A Tissue sections with staining for CYTO13 (nuclei) and Sox9 with schematic depiction of ROI selection used for NanoString GeoMx (E14.5 knee sections of 2 control and 2 mutant littermate). The number ROIs selected for each of five tissue types and each genotype are shown in the table. B Principal component analysis of ROIs by genotype (indicated by dotted lines). C tdTomato expression level of ROIs. D Principal component analysis of ROIs by tissue type with dotted lines indicating genotype distinctions. E Pdgfra, Sox9, Gdf5, Sfrp2, Col1a1, and Col2a1 expression in each ROI. F Violin plots of Pdgfra, Sox9, Gdf5, Sfrp2, Col1a1, and Col2a1 expression by genotype and tissue type. Heatmap of upregulated (G) and downregulated DEGs (H) in the comparison of mutant interzone ROIs (Sox9-low interzone and Sox9-high interzone) and control interzone ROIs (Sox9-low interzone). Upregulated genes are related to ribosome, PTPR, and skeletal differentiation. Downregulated genes are related to BMP/TGFβ, WNT, caherin/gap junction, and cytoskeleton/ECM. I Volcano plot of DEGs between mutant Sox9-high interzone and mutant Sox-low interzone. Cartilage genes (Col2a1, Col9a2, Col9a3) are enriched in Sox9-high interzone. J Volcano plot showing DEGs between mutant Sox9-high interzone and mutant femur/tibia cartilage. Fibrogenic genes (Postn and Col1a1) are enriched in Sox9-high interzone. G–J DEGs were defined as p-value ≤ 0.05 and | Log2FC | fold change ≥ 0.25. Source data are provided as a Source Data file.

Fig. 7. Spatiotemporally impaired interzone-resident cells and signaling in Prrx1-Pdgfra^K/+ mutant joints.

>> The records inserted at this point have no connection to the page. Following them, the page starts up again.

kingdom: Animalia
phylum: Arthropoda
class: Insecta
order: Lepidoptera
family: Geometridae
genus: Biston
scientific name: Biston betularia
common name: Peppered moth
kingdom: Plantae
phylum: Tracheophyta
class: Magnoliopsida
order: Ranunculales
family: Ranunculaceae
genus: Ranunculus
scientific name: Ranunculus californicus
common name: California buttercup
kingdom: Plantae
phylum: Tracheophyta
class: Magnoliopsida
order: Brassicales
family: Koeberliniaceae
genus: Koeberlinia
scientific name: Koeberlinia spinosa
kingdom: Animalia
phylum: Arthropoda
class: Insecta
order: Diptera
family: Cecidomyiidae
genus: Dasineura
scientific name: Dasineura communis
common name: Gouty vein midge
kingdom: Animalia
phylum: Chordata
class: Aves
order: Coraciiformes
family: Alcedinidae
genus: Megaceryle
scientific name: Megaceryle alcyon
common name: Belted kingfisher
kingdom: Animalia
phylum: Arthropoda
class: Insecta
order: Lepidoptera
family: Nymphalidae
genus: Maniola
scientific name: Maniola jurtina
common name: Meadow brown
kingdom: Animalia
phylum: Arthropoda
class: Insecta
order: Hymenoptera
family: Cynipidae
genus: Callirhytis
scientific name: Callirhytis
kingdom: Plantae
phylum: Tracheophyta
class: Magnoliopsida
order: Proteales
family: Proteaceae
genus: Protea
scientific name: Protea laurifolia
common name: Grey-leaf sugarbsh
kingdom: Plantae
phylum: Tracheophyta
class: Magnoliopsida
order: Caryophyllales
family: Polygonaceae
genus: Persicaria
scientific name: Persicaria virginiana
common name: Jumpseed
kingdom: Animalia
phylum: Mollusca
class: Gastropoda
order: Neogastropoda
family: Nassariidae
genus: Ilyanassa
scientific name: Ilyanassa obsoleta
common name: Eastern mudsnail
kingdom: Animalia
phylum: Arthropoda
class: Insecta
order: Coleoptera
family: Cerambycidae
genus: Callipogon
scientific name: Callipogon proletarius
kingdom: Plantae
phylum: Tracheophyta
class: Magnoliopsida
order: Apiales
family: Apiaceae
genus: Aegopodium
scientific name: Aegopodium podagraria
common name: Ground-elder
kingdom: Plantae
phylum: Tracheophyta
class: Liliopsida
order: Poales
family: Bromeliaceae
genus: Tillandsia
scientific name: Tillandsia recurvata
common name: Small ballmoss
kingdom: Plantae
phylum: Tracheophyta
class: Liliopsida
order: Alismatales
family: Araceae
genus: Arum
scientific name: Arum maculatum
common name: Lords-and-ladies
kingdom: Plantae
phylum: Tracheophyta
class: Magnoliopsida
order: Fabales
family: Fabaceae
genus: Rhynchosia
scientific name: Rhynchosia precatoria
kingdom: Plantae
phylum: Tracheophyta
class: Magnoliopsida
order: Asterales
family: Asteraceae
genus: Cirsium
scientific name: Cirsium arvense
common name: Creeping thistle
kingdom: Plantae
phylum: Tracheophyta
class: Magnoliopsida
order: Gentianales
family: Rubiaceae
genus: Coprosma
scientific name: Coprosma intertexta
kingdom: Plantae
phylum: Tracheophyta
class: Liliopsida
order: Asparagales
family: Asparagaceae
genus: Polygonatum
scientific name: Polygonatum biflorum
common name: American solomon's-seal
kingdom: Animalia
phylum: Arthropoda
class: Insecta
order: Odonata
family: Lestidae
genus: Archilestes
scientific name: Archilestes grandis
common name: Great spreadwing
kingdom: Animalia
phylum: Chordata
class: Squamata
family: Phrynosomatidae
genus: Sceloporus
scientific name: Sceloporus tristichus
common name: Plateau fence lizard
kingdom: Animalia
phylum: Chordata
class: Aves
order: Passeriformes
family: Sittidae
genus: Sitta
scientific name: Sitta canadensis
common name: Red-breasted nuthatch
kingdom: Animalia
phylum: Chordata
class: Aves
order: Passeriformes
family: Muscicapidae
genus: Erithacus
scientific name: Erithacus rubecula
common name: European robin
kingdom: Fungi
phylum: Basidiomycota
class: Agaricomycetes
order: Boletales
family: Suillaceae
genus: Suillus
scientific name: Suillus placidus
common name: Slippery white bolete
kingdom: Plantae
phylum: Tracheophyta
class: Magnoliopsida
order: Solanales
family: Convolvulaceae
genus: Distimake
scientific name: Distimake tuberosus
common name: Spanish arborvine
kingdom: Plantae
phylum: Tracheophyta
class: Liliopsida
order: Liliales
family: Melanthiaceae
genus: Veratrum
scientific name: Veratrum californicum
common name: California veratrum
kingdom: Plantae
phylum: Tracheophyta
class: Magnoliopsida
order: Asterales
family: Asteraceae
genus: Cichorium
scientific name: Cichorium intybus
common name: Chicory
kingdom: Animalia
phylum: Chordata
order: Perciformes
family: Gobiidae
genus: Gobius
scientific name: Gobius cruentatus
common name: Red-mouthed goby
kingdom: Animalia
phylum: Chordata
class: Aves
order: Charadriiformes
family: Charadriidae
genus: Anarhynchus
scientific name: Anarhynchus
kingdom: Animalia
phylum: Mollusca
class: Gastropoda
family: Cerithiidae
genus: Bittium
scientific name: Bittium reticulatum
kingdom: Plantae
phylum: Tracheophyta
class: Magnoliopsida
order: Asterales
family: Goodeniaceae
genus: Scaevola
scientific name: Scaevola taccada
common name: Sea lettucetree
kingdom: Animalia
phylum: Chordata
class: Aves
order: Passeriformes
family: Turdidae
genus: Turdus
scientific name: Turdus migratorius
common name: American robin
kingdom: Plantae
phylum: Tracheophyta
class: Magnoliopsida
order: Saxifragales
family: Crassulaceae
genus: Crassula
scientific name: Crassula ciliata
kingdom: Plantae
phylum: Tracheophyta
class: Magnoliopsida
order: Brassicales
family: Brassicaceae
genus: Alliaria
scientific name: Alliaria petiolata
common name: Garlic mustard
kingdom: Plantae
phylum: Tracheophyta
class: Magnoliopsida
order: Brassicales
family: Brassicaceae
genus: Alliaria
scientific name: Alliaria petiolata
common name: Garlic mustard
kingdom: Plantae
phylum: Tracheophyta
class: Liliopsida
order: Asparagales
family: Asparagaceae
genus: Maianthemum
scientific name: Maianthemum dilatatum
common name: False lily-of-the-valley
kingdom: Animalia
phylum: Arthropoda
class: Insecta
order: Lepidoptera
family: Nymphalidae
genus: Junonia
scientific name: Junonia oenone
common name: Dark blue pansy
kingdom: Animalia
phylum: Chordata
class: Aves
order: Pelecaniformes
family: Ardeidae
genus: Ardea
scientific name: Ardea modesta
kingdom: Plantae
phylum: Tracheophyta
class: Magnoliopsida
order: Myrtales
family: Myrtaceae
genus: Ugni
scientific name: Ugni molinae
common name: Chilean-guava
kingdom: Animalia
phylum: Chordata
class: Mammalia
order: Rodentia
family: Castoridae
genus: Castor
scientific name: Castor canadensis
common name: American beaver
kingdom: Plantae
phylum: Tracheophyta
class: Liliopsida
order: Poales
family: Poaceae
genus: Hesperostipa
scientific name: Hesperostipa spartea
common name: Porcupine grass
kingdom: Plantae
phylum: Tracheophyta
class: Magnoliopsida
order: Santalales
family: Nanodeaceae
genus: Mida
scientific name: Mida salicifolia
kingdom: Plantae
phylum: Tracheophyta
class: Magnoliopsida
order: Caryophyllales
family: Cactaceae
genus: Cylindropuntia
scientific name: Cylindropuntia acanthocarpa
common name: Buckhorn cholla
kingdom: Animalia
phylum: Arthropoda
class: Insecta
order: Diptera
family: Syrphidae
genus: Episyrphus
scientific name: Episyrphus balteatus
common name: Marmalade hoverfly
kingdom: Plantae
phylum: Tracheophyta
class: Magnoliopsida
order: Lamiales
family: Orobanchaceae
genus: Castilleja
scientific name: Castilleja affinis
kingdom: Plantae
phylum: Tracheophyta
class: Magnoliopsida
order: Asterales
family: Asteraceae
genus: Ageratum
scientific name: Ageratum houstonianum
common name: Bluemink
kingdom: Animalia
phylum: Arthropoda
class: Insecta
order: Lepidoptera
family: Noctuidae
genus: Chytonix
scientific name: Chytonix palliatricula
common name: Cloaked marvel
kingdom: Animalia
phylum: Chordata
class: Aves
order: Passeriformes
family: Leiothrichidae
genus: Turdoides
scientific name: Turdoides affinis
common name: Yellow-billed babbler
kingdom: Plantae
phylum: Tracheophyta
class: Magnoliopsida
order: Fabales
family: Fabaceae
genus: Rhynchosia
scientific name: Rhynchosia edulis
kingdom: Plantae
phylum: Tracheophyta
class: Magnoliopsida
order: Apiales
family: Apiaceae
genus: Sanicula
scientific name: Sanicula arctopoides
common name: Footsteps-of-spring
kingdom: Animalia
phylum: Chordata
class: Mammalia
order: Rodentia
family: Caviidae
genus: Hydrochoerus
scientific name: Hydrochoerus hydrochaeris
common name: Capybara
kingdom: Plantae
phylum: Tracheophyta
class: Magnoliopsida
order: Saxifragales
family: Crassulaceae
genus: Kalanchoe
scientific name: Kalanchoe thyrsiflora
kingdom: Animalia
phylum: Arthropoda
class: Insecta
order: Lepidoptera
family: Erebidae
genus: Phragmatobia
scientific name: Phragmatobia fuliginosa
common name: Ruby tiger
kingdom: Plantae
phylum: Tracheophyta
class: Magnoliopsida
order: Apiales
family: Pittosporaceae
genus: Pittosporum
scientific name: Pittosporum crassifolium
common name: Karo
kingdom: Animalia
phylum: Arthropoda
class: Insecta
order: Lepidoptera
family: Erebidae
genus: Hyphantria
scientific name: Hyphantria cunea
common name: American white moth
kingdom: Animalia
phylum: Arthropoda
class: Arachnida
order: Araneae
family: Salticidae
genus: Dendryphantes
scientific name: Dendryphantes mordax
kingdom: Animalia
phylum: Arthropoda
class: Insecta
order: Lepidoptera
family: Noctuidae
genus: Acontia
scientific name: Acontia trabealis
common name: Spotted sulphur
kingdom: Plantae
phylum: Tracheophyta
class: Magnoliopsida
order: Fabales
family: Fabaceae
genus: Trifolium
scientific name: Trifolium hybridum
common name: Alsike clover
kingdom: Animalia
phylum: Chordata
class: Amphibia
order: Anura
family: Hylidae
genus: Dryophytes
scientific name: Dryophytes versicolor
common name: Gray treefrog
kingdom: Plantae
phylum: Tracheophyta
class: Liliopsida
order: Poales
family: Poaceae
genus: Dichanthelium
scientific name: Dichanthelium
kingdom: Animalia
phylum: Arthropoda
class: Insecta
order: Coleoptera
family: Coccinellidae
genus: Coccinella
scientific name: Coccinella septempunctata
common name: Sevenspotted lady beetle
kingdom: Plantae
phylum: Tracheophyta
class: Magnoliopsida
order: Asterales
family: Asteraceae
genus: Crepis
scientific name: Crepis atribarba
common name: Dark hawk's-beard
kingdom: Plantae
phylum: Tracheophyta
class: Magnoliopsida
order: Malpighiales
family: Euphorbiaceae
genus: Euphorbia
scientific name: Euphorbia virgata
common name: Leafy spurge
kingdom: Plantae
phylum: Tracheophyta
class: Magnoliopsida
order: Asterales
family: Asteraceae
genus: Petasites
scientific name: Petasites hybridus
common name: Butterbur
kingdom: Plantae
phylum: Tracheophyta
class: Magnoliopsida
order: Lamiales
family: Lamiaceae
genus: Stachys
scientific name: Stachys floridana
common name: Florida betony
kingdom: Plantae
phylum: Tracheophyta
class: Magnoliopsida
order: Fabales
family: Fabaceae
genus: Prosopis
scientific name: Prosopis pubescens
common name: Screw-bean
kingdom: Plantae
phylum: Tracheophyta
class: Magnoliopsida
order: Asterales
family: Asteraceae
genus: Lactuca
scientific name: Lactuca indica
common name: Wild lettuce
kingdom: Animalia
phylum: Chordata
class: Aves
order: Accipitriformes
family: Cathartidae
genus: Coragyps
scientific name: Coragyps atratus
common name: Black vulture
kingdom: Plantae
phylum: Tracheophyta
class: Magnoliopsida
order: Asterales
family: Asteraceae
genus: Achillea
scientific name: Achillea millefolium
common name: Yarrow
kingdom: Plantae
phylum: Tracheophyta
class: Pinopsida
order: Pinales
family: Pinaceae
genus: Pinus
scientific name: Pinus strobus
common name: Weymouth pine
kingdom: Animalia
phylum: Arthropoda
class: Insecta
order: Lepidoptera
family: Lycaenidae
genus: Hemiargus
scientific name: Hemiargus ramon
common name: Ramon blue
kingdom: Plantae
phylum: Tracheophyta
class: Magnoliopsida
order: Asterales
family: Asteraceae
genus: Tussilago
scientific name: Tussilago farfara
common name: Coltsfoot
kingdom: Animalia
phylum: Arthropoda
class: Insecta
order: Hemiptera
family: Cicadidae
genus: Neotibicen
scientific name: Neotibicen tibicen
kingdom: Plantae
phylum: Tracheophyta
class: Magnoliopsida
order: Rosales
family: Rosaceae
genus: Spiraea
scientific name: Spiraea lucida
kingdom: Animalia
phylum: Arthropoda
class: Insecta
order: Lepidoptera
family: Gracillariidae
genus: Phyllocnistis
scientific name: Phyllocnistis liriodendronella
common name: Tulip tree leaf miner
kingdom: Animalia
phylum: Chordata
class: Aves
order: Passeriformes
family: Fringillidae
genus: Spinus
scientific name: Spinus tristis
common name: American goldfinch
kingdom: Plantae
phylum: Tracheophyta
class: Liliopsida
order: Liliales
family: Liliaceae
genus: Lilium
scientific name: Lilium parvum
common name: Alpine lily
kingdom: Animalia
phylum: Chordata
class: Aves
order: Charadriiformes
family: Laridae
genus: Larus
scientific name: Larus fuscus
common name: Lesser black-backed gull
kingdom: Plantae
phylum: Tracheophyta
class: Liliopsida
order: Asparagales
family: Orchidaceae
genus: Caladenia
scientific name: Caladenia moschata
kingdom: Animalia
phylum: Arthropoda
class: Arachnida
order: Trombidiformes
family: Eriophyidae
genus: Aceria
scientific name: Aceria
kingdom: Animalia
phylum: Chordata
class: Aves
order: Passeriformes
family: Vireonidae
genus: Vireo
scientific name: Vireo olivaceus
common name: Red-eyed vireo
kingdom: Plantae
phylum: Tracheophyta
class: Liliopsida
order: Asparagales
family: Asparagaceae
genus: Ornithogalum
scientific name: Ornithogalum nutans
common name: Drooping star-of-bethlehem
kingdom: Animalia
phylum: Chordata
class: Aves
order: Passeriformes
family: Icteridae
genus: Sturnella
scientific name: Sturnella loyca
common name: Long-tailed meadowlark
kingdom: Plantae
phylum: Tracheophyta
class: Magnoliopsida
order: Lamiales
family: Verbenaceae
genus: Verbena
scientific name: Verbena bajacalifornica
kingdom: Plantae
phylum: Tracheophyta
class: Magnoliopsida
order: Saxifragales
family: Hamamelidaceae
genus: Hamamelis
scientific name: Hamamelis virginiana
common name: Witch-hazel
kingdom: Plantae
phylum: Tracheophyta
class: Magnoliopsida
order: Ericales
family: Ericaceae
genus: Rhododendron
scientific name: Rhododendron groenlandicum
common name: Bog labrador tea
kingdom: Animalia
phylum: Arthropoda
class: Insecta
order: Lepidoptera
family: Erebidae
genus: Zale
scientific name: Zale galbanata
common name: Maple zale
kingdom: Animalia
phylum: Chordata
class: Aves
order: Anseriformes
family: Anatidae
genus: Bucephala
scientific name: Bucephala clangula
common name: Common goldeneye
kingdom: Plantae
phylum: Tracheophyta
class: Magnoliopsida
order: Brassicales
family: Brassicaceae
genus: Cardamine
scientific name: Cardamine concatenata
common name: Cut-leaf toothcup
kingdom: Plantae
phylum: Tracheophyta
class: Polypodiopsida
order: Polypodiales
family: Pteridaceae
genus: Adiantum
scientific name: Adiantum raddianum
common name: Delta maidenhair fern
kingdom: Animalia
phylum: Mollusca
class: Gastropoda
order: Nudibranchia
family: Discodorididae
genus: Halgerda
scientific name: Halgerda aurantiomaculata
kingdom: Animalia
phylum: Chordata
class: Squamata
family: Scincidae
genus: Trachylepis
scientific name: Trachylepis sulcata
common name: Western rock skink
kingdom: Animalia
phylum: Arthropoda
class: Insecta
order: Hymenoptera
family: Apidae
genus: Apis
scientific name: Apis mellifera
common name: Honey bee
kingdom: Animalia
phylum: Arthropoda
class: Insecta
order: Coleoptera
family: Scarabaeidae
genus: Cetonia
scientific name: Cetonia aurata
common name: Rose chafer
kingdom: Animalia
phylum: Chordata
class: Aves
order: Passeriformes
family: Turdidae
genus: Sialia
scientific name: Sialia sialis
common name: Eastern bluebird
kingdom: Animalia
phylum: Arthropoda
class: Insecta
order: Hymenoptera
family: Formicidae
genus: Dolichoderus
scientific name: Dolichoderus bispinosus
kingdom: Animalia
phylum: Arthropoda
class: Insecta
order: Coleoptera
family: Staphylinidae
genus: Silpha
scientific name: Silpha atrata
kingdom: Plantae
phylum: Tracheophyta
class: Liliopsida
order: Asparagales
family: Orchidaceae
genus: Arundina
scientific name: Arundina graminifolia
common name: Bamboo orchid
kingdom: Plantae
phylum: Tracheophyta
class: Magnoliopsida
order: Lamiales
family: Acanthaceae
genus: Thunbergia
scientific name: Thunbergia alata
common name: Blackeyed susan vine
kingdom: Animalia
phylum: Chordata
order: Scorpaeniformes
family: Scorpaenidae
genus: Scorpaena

A Heat maps for each genotype showing which scRNA-seq clusters (y-axis) are found in each ROI (x-axis). Plotted values are scaled for the abundance of each cluster type within an ROI, and ROI colors are the same as Fig. 6A. B Bar graph of the same data as the heat maps shown in (A), showing the proportion of each cluster in each tissue after combining all ROIs of a given tissue. Cluster C0 through C7 colors are the same as Fig. 5A. C Comparison of information flow (cell-to-cell signaling) from mesenchyme-2 (C6) to interzone progenitors (C1), and from interzone progenitors (C1) to mesenchyme-2 (C6) at E13.5. D Comparison of GAP, MK, LAMININ, NOTCH, and noncanonical WNT signaling at E13.5.